▸ **EXERCISE BRIEF**:
Copy out the full listing exactly, omitting any picture it contains.

▸ **GIVEN RECORDS**:
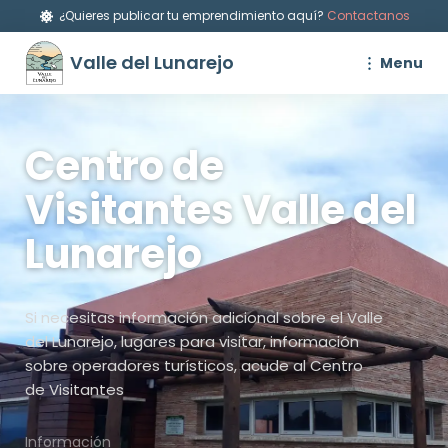
¿Quieres publicar tu emprendimiento aquí?
Contactanos
Valle del Lunarejo
Menu
Centro de
Visitantes Valle del
Lunarejo
Si necesitas información adicional sobre el Valle
del Lunarejo, lugares para visitar, información
sobre operadores turísticos, acude al Centro
de Visitantes
Información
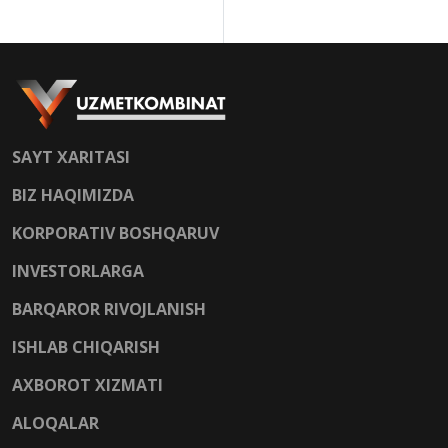
SAYT XARITASI
BIZ HAQIMIZDA
KORPORATIV BOSHQARUV
INVESTORLARGA
BARQAROR RIVOJLANISH
ISHLAB CHIQARISH
AXBOROT XIZMATI
ALOQALAR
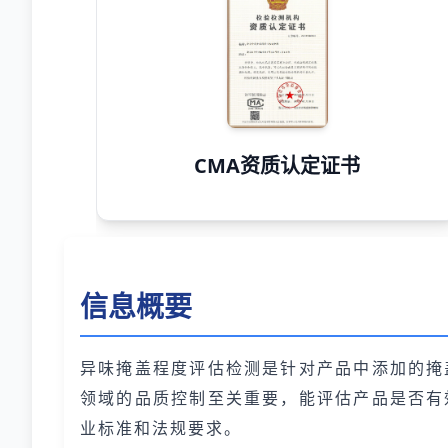
CMA资质认定证书
信息概要
异味掩盖程度评估检测是针对产品中添加的掩
领域的品质控制至关重要，能评估产品是否有
业标准和法规要求。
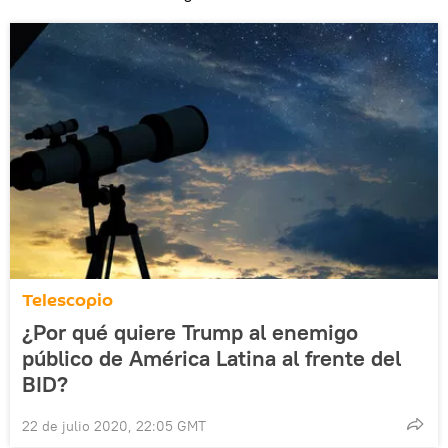
Telescopio
¿Por qué quiere Trump al enemigo
público de América Latina al frente del
BID?
22 de julio 2020, 22:05 GMT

▸ **OUTPUT BELOW**:
¿Quieres publicar tu emprendimiento aquí?
Contactanos
Valle del Lunarejo
Menu
Centro de
Visitantes Valle del
Lunarejo
Si necesitas información adicional sobre el Valle
del Lunarejo, lugares para visitar, información
sobre operadores turísticos, acude al Centro
de Visitantes
Información
SAYT XARITASI
BIZ HAQIMIZDA
KORPORATIV BOSHQARUV
INVESTORLARGA
BARQAROR RIVOJLANISH
ISHLAB CHIQARISH
AXBOROT XIZMATI
ALOQALAR
CMA资质认定证书
信息概要
异味掩盖程度评估检测是针对产品中添加的掩
领域的品质控制至关重要，能评估产品是否有
业标准和法规要求。
Telescopio
¿Por qué quiere Trump al enemigo
público de América Latina al frente del
BID?
22 de julio 2020, 22:05 GMT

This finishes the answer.